タローは後藤からこの喉自慢大会の場所と時間を聞き、礼を言い、ついでにもう一つの目的を果たす事にした。
「後藤さん。アレ売ってくれませんか?」
「良いよ。十枚五万円」
「三十枚ください。お題は超常現象対策第六課に請求をお願いします」
「了解」
後藤が懐から十五枚ずつセーマンとドーマンが書かれた紙を渡した。
「どうもです。使い方は変わってないですか?」
「まったく。投げれば使えるから」
これは後藤正則特製の護身法が込められた札である。後藤の副業であり、陰陽術の心得が無い者でも投げるだけで使える優れものだ。セーマンは壁となり、ドーマンは触れた物を切り裂く。

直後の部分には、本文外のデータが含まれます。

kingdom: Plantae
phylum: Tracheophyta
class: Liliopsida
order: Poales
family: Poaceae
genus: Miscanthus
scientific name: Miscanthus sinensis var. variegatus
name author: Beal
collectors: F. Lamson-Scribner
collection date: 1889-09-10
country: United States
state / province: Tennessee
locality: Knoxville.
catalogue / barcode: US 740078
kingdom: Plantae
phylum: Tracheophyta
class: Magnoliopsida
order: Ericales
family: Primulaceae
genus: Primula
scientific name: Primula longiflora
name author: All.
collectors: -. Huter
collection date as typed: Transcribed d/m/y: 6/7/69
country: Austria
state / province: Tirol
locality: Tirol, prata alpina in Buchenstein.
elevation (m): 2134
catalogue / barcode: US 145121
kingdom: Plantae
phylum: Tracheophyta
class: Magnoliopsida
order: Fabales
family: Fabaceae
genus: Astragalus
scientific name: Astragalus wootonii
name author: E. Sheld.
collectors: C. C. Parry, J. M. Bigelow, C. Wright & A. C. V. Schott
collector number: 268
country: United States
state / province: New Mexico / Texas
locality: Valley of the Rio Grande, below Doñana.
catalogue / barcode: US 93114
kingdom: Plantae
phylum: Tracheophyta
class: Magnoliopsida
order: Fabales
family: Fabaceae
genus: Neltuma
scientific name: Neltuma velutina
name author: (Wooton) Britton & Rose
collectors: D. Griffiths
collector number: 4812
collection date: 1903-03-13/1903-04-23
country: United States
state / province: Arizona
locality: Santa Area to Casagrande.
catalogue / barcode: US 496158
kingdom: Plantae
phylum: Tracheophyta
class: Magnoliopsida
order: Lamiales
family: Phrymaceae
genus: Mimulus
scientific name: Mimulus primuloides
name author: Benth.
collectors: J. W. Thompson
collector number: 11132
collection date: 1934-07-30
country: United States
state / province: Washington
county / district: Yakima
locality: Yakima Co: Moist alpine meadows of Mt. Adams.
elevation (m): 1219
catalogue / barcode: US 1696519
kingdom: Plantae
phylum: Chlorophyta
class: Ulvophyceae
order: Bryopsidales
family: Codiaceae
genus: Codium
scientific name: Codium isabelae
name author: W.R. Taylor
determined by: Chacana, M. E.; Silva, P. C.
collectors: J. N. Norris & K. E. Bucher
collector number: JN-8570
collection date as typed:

タローの様に普通に戦う力が無い者達は外部的手段に頼るしかない。
たとえば、タローが今着ている服もそうである。この黒スーツは眉唾物だが天女が着ていたとされる羽衣と同じ素材を最新科学技術で織り上げた物らしい。防水坊刃防火坊電とハイスペックな衣類であり、着衣している者の生存率を飛躍的に上昇させている。
「ああ、でも、道術と陰陽術って似ている所があるからすぐに破られると思うよ。ユカリさんが倒しきれなかった相手なんでしょ?」
「瞬殺されなければオニロクさん達に助けてもらいますよ」
後藤の忠告にタローは肩を竦めた。